Secara harfiah, kata itu menurut Rupp et al. (2010) memiliki makna: untuk
mengetahui secara tepat (to know
precisely), untuk memutuskan (to
decide), dan untuk sependapat (to
agree upon). Yang & Embretson (2007) mengartikan diagnosis ke dalam
tiga aspek: deskripsi tentang karakteristik sesuatu atau fenomena,
mengidentifikasi sifat dari sesuatu atau penyebab dari fenomena, dan keputusan
atau kesimpulan yang dibuat melalui deskripsi atau analisis.

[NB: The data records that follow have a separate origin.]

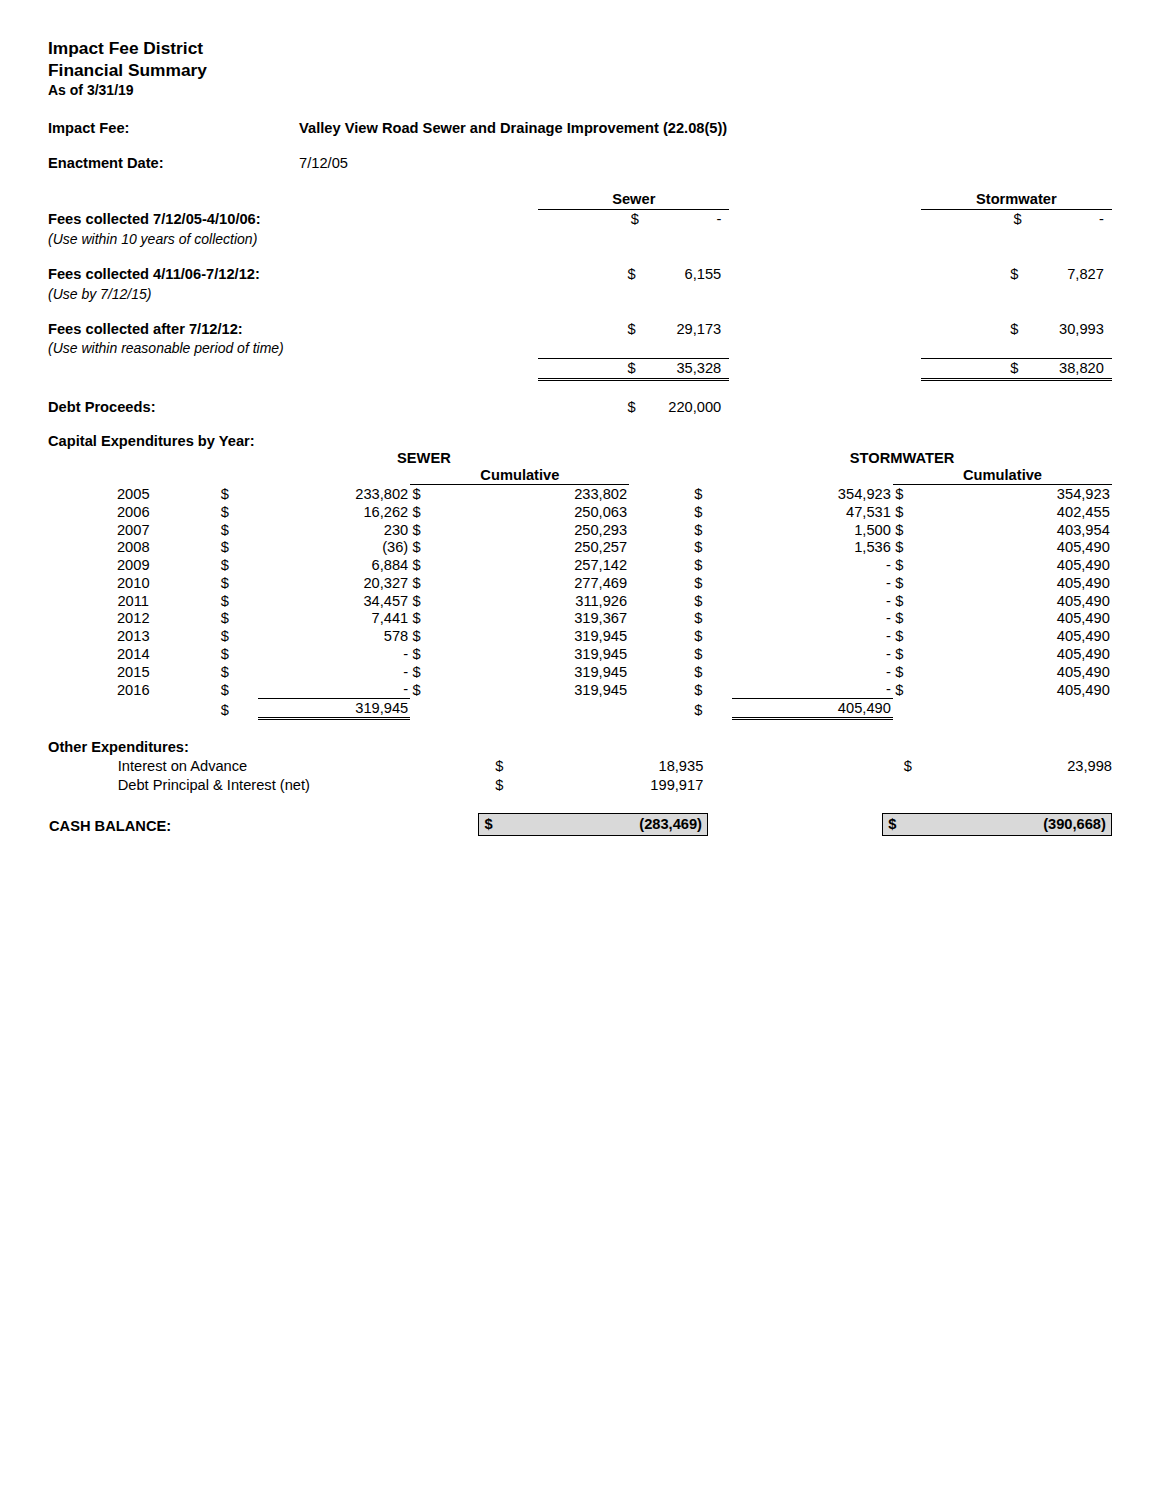Impact Fee District
Financial Summary
As of 3/31/19
| Impact Fee: | Valley View Road Sewer and Drainage Improvement (22.08(5)) |
| Enactment Date: | 7/12/05 | | | |
| | | Sewer | | Stormwater |
| Fees collected 7/12/05-4/10/06: | $ - | | $ - |
| (Use within 10 years of collection) | | | |
| Fees collected 4/11/06-7/12/12: | $ 6,155 | | $ 7,827 |
| (Use by 7/12/15) | | | |
| Fees collected after 7/12/12: | $ 29,173 | | $ 30,993 |
| (Use within reasonable period of time) | | | |
| | $ 35,328 | | $ 38,820 |
| Debt Proceeds: | $ 220,000 | | |
Capital Expenditures by Year:
| | SEWER | | STORMWATER |
| | | Cumulative | | | Cumulative |
| 2005 | $ | 233,802 | $ | 233,802 | | $ | 354,923 | $ | 354,923 |
| 2006 | $ | 16,262 | $ | 250,063 | | $ | 47,531 | $ | 402,455 |
| 2007 | $ | 230 | $ | 250,293 | | $ | 1,500 | $ | 403,954 |
| 2008 | $ | (36) | $ | 250,257 | | $ | 1,536 | $ | 405,490 |
| 2009 | $ | 6,884 | $ | 257,142 | | $ | - | $ | 405,490 |
| 2010 | $ | 20,327 | $ | 277,469 | | $ | - | $ | 405,490 |
| 2011 | $ | 34,457 | $ | 311,926 | | $ | - | $ | 405,490 |
| 2012 | $ | 7,441 | $ | 319,367 | | $ | - | $ | 405,490 |
| 2013 | $ | 578 | $ | 319,945 | | $ | - | $ | 405,490 |
| 2014 | $ | - | $ | 319,945 | | $ | - | $ | 405,490 |
| 2015 | $ | - | $ | 319,945 | | $ | - | $ | 405,490 |
| 2016 | $ | - | $ | 319,945 | | $ | - | $ | 405,490 |
| | $ | 319,945 | | | | $ | 405,490 | | |
| Other Expenditures: |
| | Interest on Advance | $ | 18,935 | | $ | 23,998 |
| | Debt Principal & Interest (net) | $ | 199,917 | | | |
| CASH BALANCE: | | $ (283,469) | | $ (390,668) |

Berdasarkan dua pengertian itu, diagnosis berarti suatu tindakan menganalisis suatu permasalahan, mengidentifikasi penyebabnya secara tepat untuk tujuan pengambilan keputusan, dan hasil keputusan tersebut dilaporkan dalam bentuk deskriptif.
Berdasarkan dua pengertian itu, diagnosis berarti suatu tindakan menganalisis suatu permasalahan, mengidentifikasi penyebabnya secara tepat untuk tujuan pengambilan keputusan, dan hasil keputusan tersebut dilaporkan dalam bentuk deskriptif.
Diagnosis juga
dipengaruhi oleh pemikiran seorang evaluator sekaligus filosof bernama Schriven
(Gierl et al., 2007). Ada tiga aspek
yang dapat dicatat dari pendapat Scriven. Pertama,
diagnosis mencakup proses menentukan sifat kemampuan (performance) seorang anak dan melaporkan dari proses itu. Tes
diagnostik digambarkan sebagai suatu proses di mana hasil tes memberikan
informasi tentang kemampuan kognitif peserta tes dan hasil evaluasi tersebut
dilaporkan. Pendekatan ini dalam konteks pengujian menekankan interaksi antara
proses mental dan strategi yang digunakan peserta tes dalam menjawab item.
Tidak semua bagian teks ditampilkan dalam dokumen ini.